Build UK reveals improving payment terms
Build UK has published the latest payment results submitted by its members under the Duty to Report on Payment Practices and Performance, which continues to drive greater transparency across the construction sector and is leading to improved payment practices.
Contractor members showed time taken to pay invoices has fallen to an average of 36 days, down from 45 days just 18 months ago. Over a third have actually improved their performance by 15 days or more during this period. On average, Contractor members now pay 91% of their invoices within 60 days, up from 80%.
Build UK has been benchmarking its members’ payment performance since July 2018, in line with the target set out in the Government’s Construction Sector Deal. Build UK also continues to provide information on the payment performance of central Government departments, with 13 of the 16 departments paying over 95% of their invoices within 30 days.
Compiling data in this way has presented a coherent picture of payment practices within construction, which has been welcomed by Government for driving culture change and enabling informed decision-making.
This initiative, alongside the recent publication of guidance to support the Build UK recommendation on contract terms, is part of Build UK’s wider strategy to promote collaboration in the supply chain and tackle the wider issues associated with the high risk, low margin construction business model.

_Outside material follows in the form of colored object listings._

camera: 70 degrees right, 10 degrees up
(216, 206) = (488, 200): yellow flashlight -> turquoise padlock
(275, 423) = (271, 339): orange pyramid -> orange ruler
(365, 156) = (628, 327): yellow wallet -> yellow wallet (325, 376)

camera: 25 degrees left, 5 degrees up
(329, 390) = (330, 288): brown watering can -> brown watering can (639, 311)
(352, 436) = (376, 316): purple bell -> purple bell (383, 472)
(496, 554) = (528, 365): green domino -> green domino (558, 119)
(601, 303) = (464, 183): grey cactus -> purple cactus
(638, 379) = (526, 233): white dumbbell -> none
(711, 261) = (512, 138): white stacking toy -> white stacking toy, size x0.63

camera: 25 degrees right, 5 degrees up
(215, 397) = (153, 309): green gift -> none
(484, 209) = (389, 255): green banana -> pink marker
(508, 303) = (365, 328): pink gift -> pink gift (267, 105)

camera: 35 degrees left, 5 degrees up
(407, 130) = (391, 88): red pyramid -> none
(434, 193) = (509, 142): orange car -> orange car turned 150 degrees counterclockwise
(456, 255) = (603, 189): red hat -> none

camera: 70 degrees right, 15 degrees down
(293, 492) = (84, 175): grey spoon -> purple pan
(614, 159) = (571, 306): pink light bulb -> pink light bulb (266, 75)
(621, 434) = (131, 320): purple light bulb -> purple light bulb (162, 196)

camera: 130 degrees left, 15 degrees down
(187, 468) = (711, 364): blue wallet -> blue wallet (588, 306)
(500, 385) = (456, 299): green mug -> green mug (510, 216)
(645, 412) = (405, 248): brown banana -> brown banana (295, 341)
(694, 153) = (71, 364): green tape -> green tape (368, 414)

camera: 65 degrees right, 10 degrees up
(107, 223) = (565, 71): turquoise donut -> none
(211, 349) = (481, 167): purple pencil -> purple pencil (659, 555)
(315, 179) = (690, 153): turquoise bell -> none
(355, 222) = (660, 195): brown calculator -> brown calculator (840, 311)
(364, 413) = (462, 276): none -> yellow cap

Build UK Deputy Chief Executive Jo Fautley said: “We have seen consistent improvement from our members since Build UK began benchmarking their payment performance in 2018. Contractor members in particular have taken the opportunity to change the industry’s approach to late payment, recognising the importance of transparency to drive good practice. There is still work to be done but these latest results show that we are definitely heading in the right direction.”
The new figures a week after a Freedom of Information survey of Welsh health authorities revealed a lack of action in curbing payment abuse of SMEs in construction supply chains. The survey was carried out by SEC Group during a period which saw the collapse of Dawnus Construction which left £40 million owing to SME trade contractors across Wales.